Aber das Drama endete dort nicht für Zilisch. In einem Interview nach dem Rennen, in dem er auf einen weiteren tumultuösen Tag auf dem Circuit of the Americas Anfang des Monats zurückblickte, äußerte er seine Frustration, obwohl er das Gefühl hatte, eine seiner besten Leistungen gezeigt zu haben. Aus P25 gestartet, sah er sich einer Reihe von Rückschlägen gegenüber, darunter ein Dreher durch Daniel Suarez und Plattfüße. Dennoch gelang es ihm, sich wieder in die Verlosung um einen Top-Platz zu kämpfen, bevor ein weiterer Dreher seine Ambitionen zunichte machte. „Ich habe das Gefühl, dass ich eines der besten Rennen gefahren bin, die ich je gefahren bin, und wir sind 14. geworden. Also ja, das ist scheiße“, beklagte er sich.
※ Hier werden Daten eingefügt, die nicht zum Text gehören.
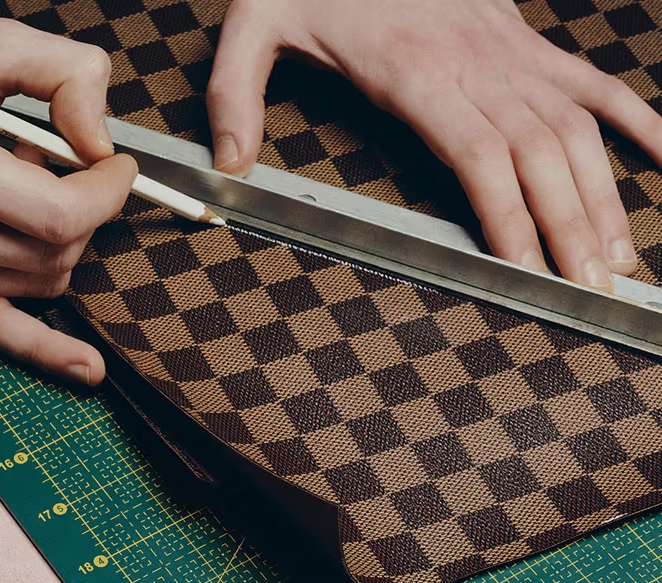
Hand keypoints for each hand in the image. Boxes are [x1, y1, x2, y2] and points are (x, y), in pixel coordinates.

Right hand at [0, 0, 135, 384]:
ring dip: (58, 243)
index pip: (60, 215)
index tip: (117, 164)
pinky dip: (42, 347)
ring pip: (35, 285)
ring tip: (24, 186)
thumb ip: (67, 74)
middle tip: (68, 161)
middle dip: (87, 213)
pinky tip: (85, 368)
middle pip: (53, 254)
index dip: (109, 192)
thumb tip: (103, 143)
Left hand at [207, 0, 661, 288]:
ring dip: (603, 191)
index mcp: (414, 70)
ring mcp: (510, 51)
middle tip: (591, 285)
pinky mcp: (525, 40)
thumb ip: (234, 94)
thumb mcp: (253, 24)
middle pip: (537, 152)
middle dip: (569, 222)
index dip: (508, 210)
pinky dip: (638, 119)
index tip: (526, 264)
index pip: (477, 151)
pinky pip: (593, 81)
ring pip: (574, 127)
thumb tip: (231, 164)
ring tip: (620, 255)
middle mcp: (476, 63)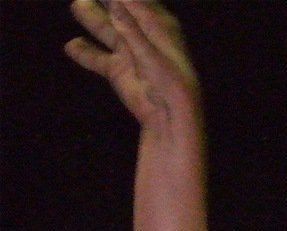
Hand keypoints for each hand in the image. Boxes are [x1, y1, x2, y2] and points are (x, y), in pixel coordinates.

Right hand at [65, 0, 199, 126]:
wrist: (169, 116)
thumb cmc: (169, 80)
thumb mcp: (149, 51)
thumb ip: (130, 26)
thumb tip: (115, 0)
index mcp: (157, 24)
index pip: (134, 0)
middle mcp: (141, 35)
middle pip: (118, 10)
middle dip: (106, 0)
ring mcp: (128, 52)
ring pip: (106, 31)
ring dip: (92, 18)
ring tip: (77, 5)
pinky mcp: (118, 71)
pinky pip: (98, 59)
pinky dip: (85, 54)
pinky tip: (70, 46)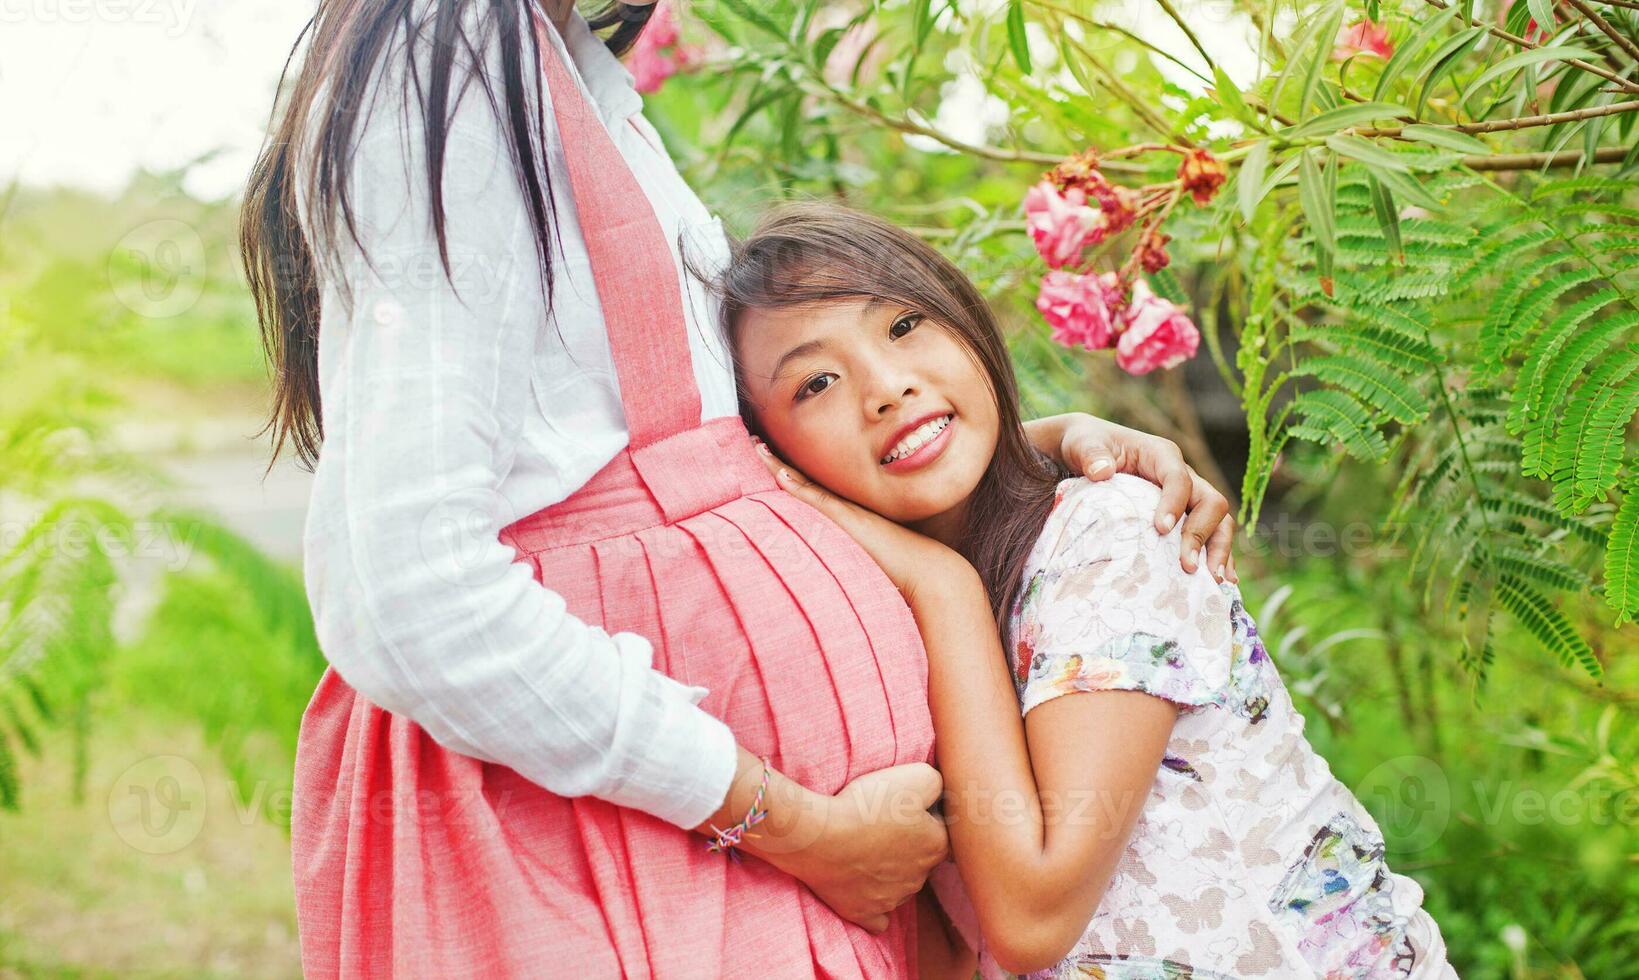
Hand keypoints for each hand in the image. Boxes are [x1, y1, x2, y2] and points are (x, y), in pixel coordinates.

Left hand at [753, 437, 961, 604]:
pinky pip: (817, 500)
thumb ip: (853, 549)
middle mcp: (844, 506)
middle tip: (752, 441)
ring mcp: (846, 511)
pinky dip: (798, 488)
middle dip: (777, 460)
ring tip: (756, 447)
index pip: (810, 485)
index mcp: (846, 512)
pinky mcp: (849, 521)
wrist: (926, 569)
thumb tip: (836, 558)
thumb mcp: (870, 551)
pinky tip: (780, 475)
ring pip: (806, 483)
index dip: (787, 469)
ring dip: (780, 465)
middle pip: (803, 478)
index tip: (765, 453)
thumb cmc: (902, 565)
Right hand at [780, 762, 950, 934]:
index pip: (942, 829)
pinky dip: (875, 906)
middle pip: (920, 859)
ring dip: (889, 870)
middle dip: (907, 844)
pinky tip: (865, 889)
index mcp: (935, 846)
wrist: (819, 838)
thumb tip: (942, 792)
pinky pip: (879, 918)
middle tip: (880, 823)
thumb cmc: (866, 806)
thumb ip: (938, 784)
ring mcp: (892, 899)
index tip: (903, 806)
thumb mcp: (915, 776)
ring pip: (901, 886)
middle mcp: (919, 878)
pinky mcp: (864, 913)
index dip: (924, 814)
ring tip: (864, 847)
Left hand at [1029, 413, 1236, 583]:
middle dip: (1202, 534)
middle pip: (1211, 502)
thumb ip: (1091, 455)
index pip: (1179, 478)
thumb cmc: (1087, 446)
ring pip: (1219, 521)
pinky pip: (1211, 536)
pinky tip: (1219, 583)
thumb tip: (1101, 472)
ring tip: (1212, 581)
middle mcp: (1184, 476)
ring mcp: (1188, 498)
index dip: (1174, 503)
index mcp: (1162, 456)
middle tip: (1186, 565)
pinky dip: (1217, 557)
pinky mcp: (1186, 517)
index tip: (1161, 530)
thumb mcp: (1083, 444)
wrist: (1089, 452)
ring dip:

Die Schwierigkeiten von Zilisch unterstreichen die unberechenbare Natur von NASCAR, wo selbst die erfahrensten Fahrer Opfer des Chaos werden können, das sich auf der Strecke entfaltet. Er fügte hinzu: „Unser Red Bull Chevrolet war den ganzen Tag wirklich schnell, und wir haben uns am Ende bei der letzten Gelbphase in der dritten Phase in eine Position gebracht, um eine Chance zu haben, das Rennen zu gewinnen, und wurden wieder in Kurve eins zerknallt. Ich weiß also nicht, ob ich etwas anders machen muss, aber ja, einfach einer dieser Tage.“

Während die Saison voranschreitet, werden alle Augen sowohl auf Zilisch als auch auf Herbst gerichtet sein. Wird Zilisch aus diesen tumultuösen Erfahrungen lernen, oder wird der Druck der Rookie-Saison weiterhin steigen? Und wie wird Herbst nach diesem Vorfall in den kommenden Rennen reagieren? Die NASCAR-Welt wartet gespannt.